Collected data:
════════════════

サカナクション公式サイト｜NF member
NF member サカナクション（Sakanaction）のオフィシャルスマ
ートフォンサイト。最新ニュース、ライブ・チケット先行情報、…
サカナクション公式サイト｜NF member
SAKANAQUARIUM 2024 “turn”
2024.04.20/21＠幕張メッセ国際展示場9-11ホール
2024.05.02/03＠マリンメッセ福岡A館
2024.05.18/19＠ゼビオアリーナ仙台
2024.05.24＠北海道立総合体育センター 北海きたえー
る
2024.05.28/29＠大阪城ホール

════════════════

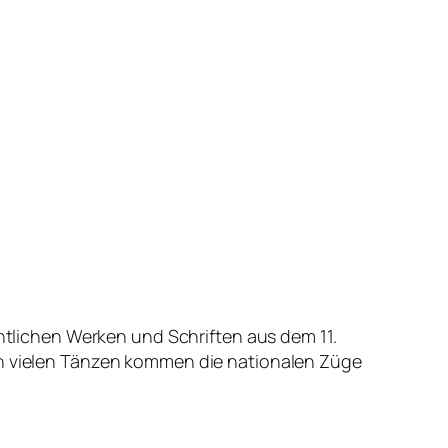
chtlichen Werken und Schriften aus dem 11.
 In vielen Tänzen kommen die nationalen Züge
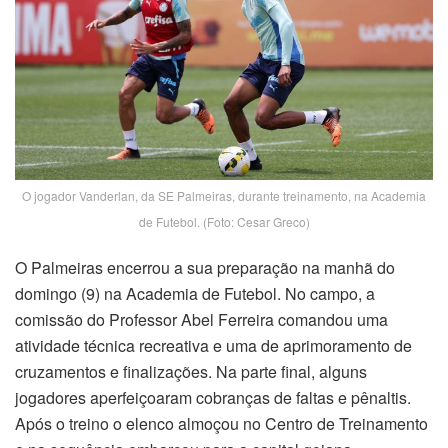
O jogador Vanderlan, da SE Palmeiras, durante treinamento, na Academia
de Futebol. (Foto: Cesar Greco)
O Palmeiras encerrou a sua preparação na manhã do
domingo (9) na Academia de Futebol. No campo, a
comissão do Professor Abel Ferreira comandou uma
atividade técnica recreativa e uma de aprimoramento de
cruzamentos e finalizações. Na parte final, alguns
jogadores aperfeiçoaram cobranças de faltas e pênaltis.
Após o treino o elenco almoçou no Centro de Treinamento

════════════════

Task. Tally the lines in the entries above that contain the string "Futebol", and give only the number.

Output below. 2